BEGIN DATA FOR THIS EXERCISE

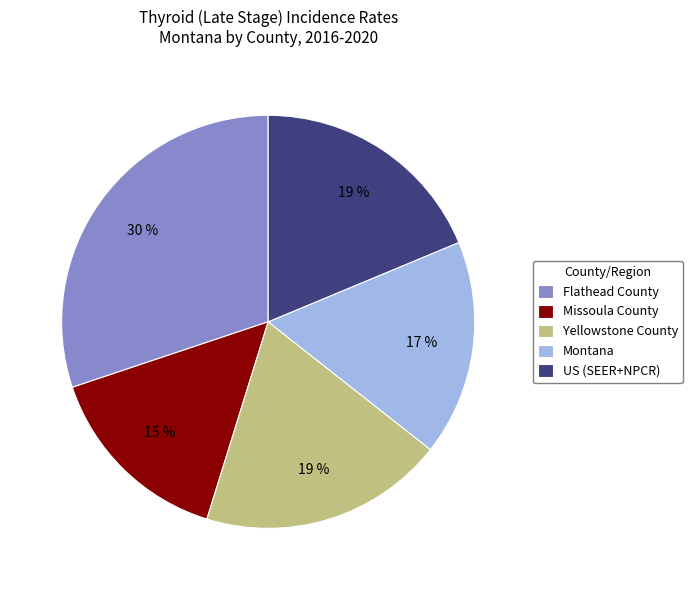

Between Missoula County and Flathead County, which is larger?

Flathead County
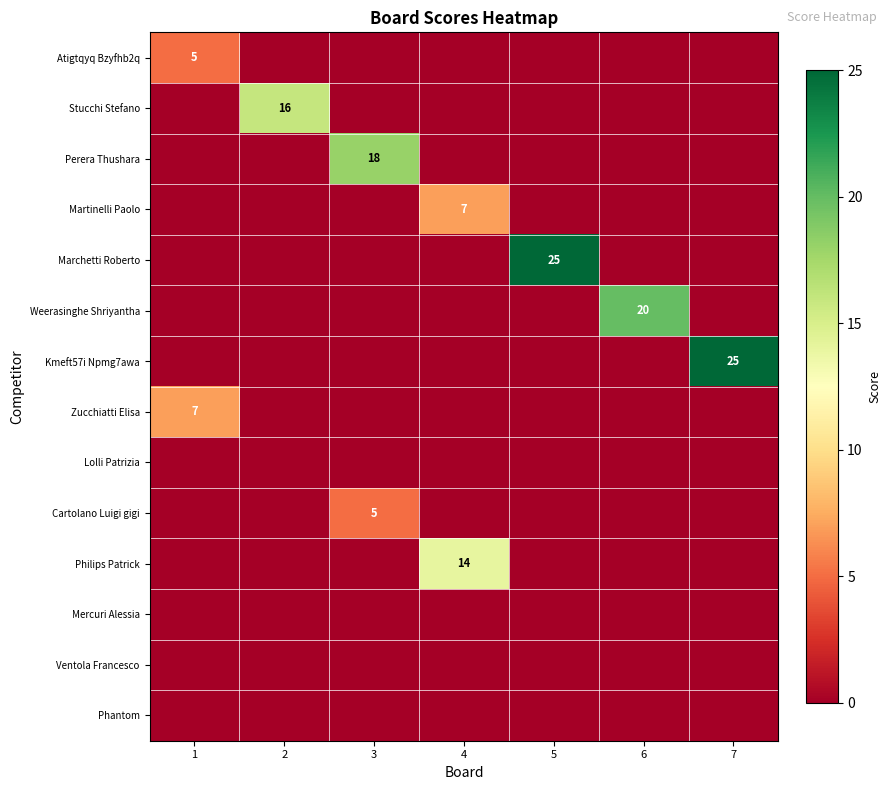

True or false: Kmeft57i Npmg7awa has a value of 0 at 3.

True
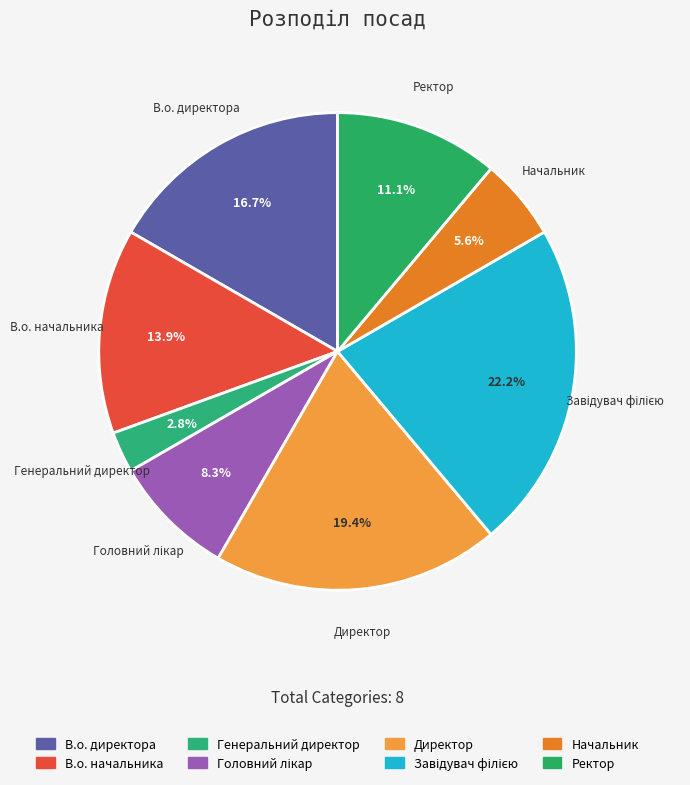

How many slices are in this pie chart?

8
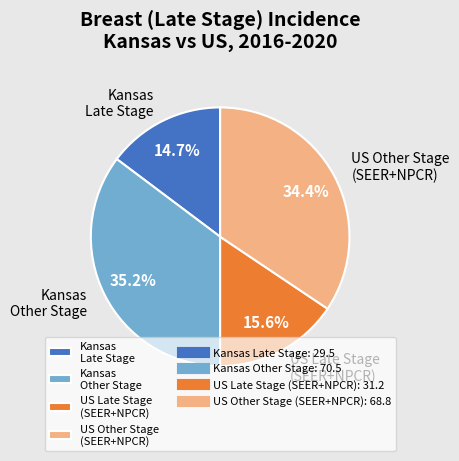

Count the number of slices in the pie.

4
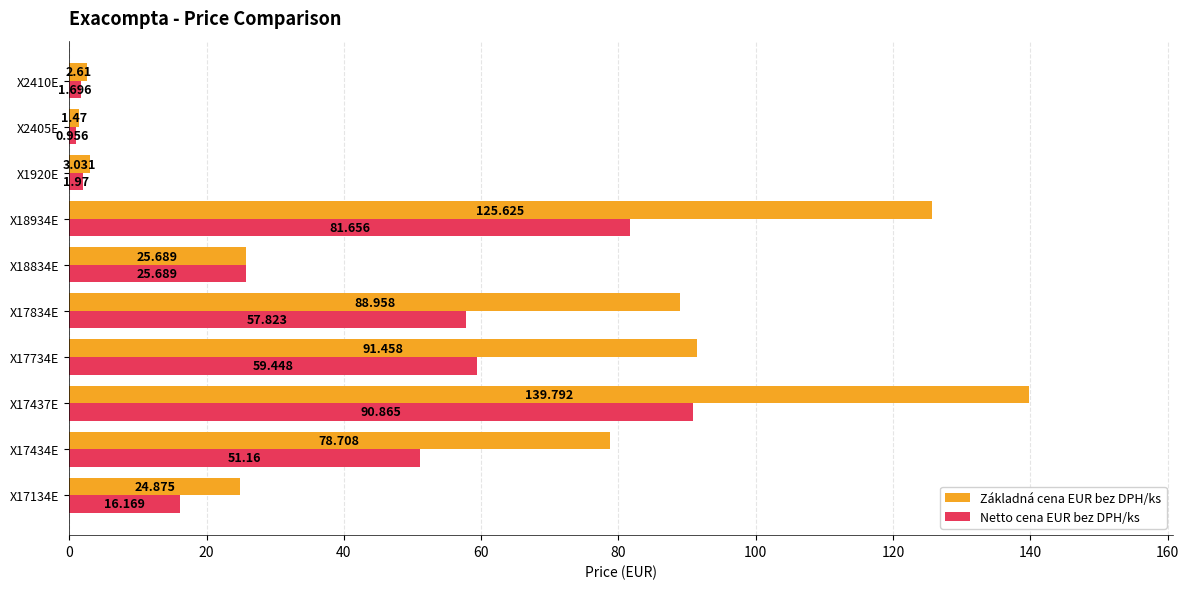

Rank the series by their maximum value, from highest to lowest.

Základná cena EUR bez DPH/ks, Netto cena EUR bez DPH/ks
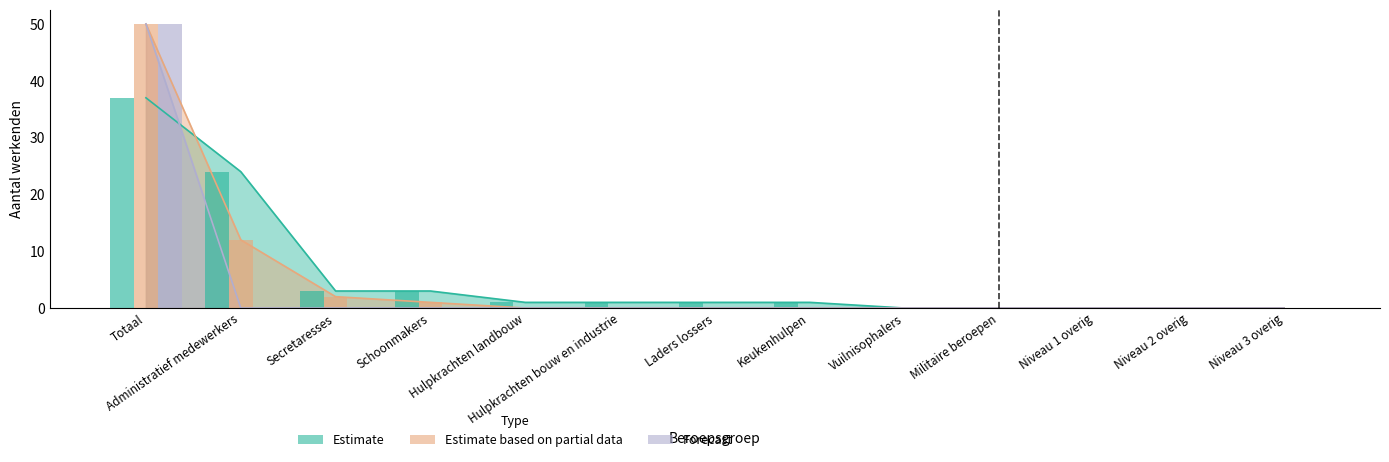

What is the label of the 2nd bar from the left?

Administratief medewerkers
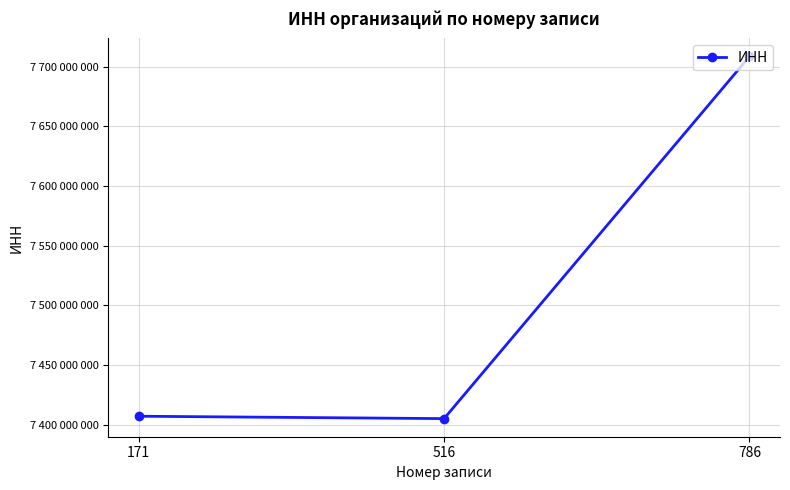

Where is the data nearest to the value 7556753497?

171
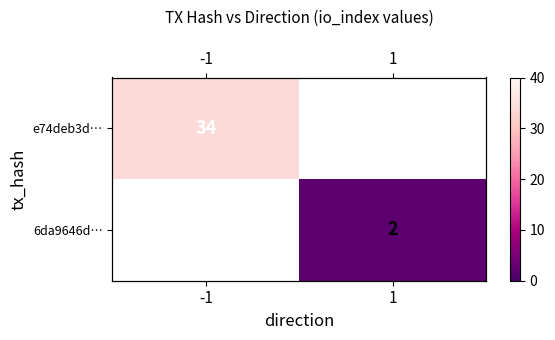

Rank the categories by e74deb3d… value from highest to lowest.

-1, 1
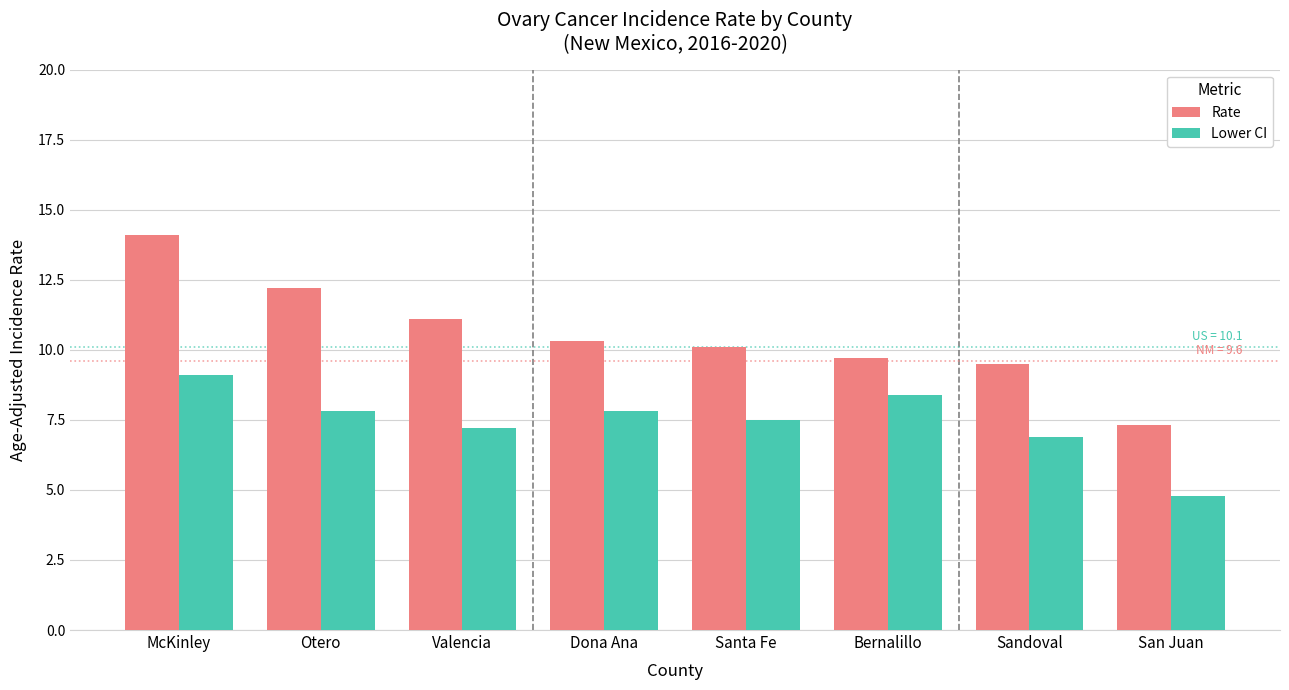

How many bars are there in each group?

2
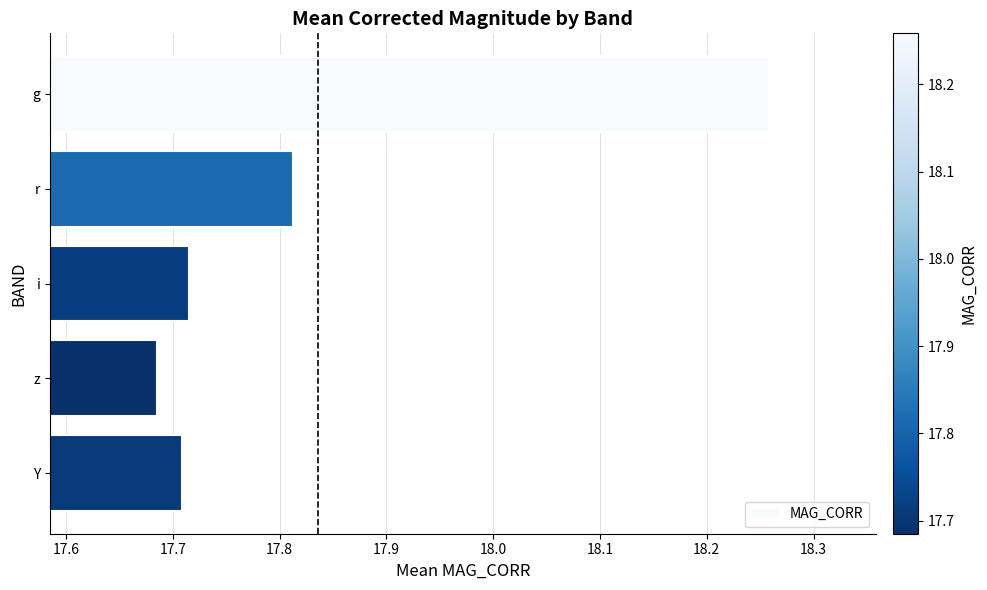

True or false: the data shows 28.1 at g.

False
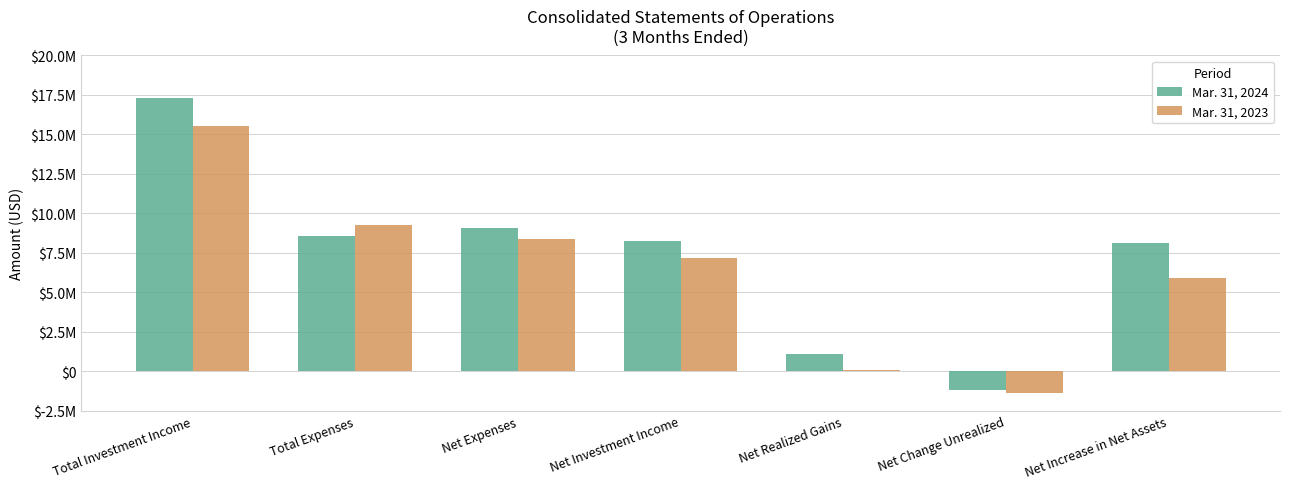

What are all the series names shown in the legend?

Mar. 31, 2024, Mar. 31, 2023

END DATA FOR THIS EXERCISE

TASK DIRECTIONS ->
Copy out the stretch of the items above, from the line containing "Rank the categories" through the end of the items, word for word, leaving out the pictures.

ANSWER TO THIS EXERCISE ->
Rank the categories by e74deb3d… value from highest to lowest.

-1, 1

How many bars are there in each group?

2

True or false: the data shows 28.1 at g.

False

What are all the series names shown in the legend?

Mar. 31, 2024, Mar. 31, 2023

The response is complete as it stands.